Basic income breaks through that dichotomy. Everybody, from Warren Buffett to the lowliest beggar on the street, gets the same basic income. We assume Warren Buffett pays enough taxes that the program is a net negative for him, but taxes are complicated and this is hard to notice.  (...)
There will be people on basic income who have no other source of money. There will be people who supplement it with odd jobs now and then. There will be people who work part-time but who plausibly still get more than they pay in taxes. There will be people who work full-time and maybe pay more than they get but aren’t really sure. At no point does a clear dichotomy between “those people getting welfare” and “the rest of us who support them” ever kick in.
11. Work sucks
(...)
Either one of basic jobs or basic income could be potentially the costliest project the US government has ever attempted. Government projects usually end up cash-constrained, and the costliest one ever won’t be the exception. The pressure to cut corners will get overwhelming. It’s hard to cut corners on basic income – either citizens get their checks or they don’t. It’s simple to cut corners on basic jobs. You do it the same way Amazon does – you let working conditions degrade to intolerable levels. What are your workers going to do do? Quit? Neither Amazon nor government-guaranteed basic jobs need to worry about that – both know that their employees have no good alternatives.

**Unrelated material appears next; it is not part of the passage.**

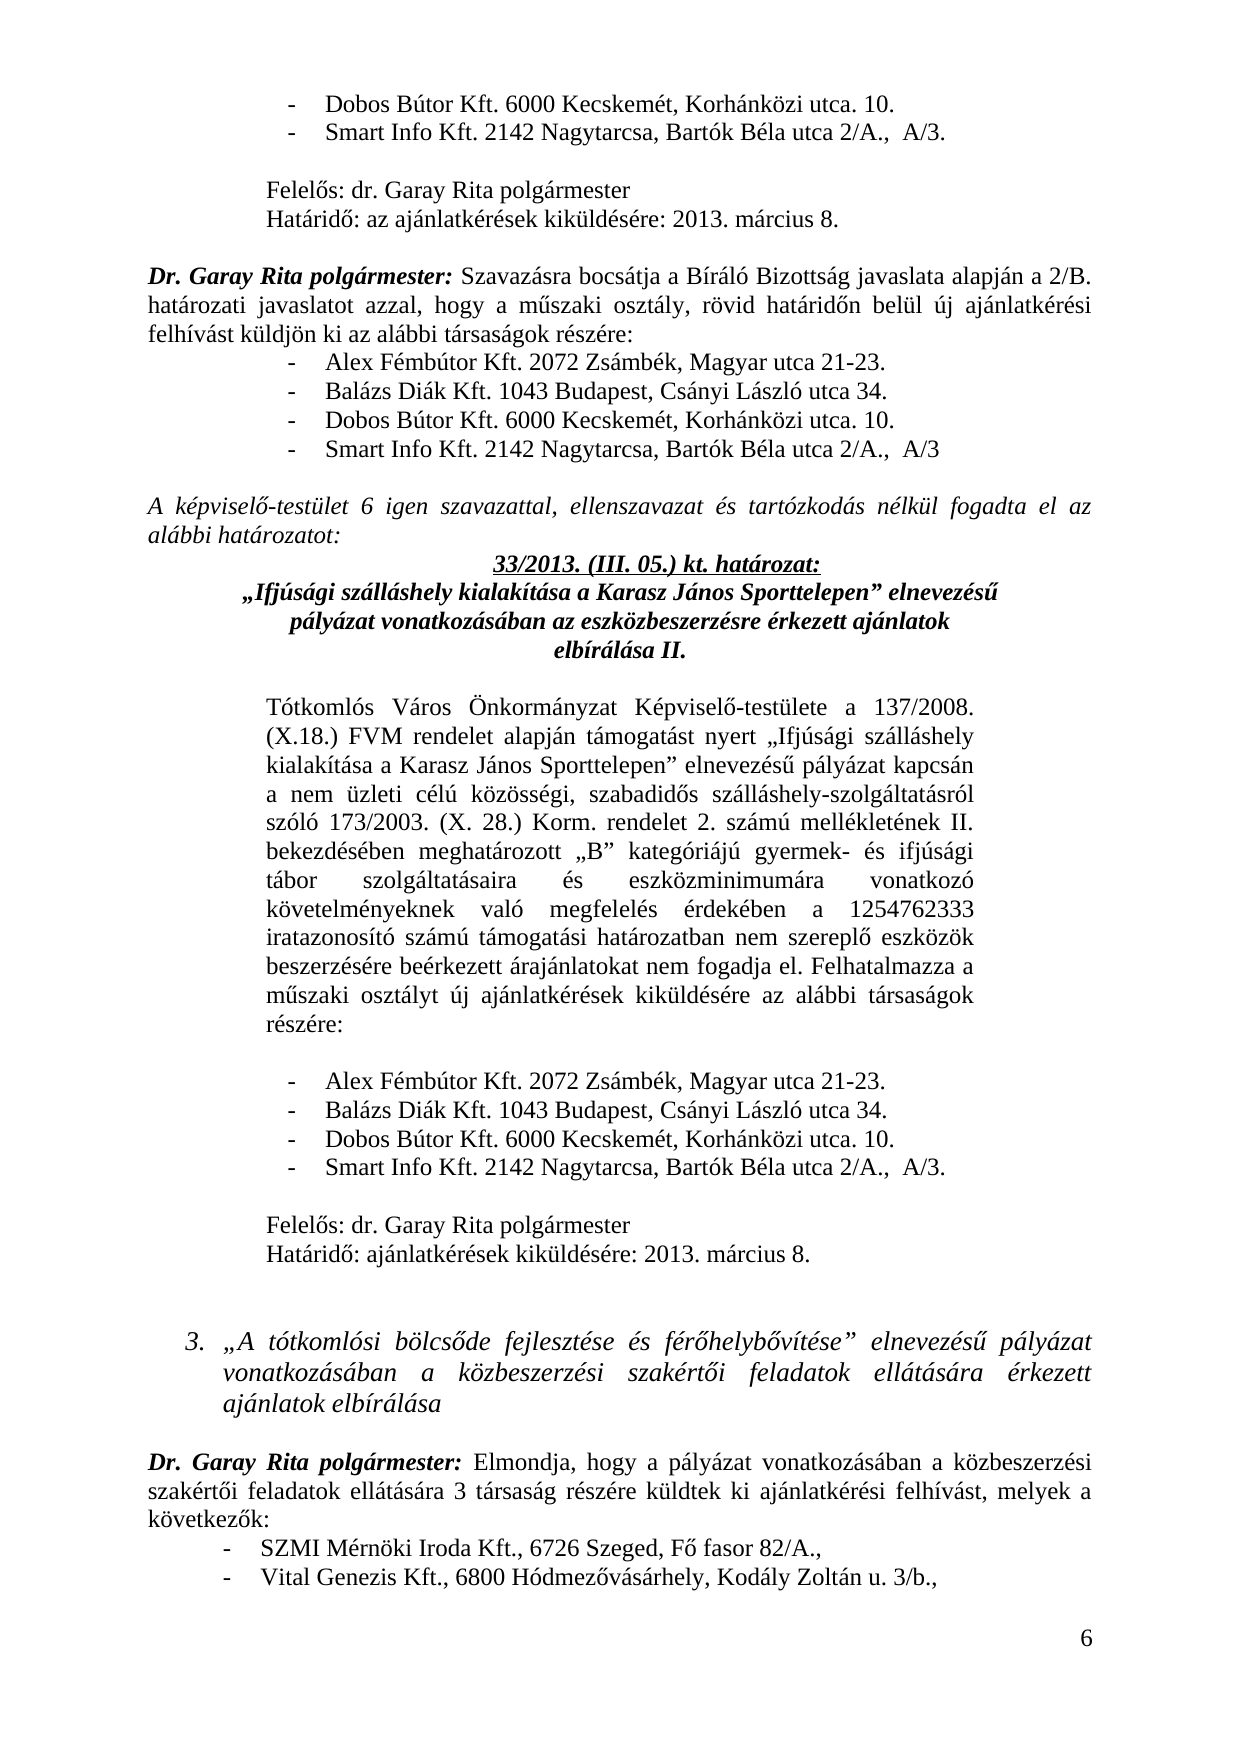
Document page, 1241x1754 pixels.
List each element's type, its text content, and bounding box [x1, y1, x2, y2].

Gathering a bunch of disempowered poor people in a place they’re not allowed to opt out of, with budget constraints on the whole enterprise, is basically the perfect recipe for ensuring miserable conditions. I refuse to believe that they will be much better than private industry; the best we can hope for is that they end up no worse. But the conditions in private industry are miserable, even for people with better resources and coping opportunities than basic jobs recipients are likely to have.
It would be unfair to make this argument without responding to jobs’ proponents points, so I want to explain why I don’t think they provide a strong enough argument against. These will be from the Sarris piece. I don’t want to knock it too much, because it’s a really fair and well-written piece that presents the case for jobs about as well as it can be presented, and any snark I might give it below is totally undeserved and due to personal viciousness. But it argues: (...)
iv) Without work, people will gradually lose meaning from their lives and become miserable
(...)
Social responsibility. Sense of purpose. Community. Meaningful ways to spend your time. This is some big talk for promoting jobs that in real life are probably going to involve a lot of “Do you want fries with that?” Getting a sense of purpose from your job is a crapshoot at best. Getting a sense of purpose outside your job is a natural part of the human condition. The old joke goes that nobody says on their deathbed “I wish I’d spent more time at the office”, but the basic jobs argument seems to worry about exactly that.
And let’s make the hidden step in this argument explicit. Everyone on basic income will have the opportunity to work if they want. In fact, they’ll have more opportunity, since people who hate working will have dropped out of the workforce and demand for labor will rise. So the basic jobs argument isn’t just that people need and enjoy work. The argument is that people need and enjoy work, but also, they are too unaware to realize this, and will never get the work they secretly crave unless we force them into it.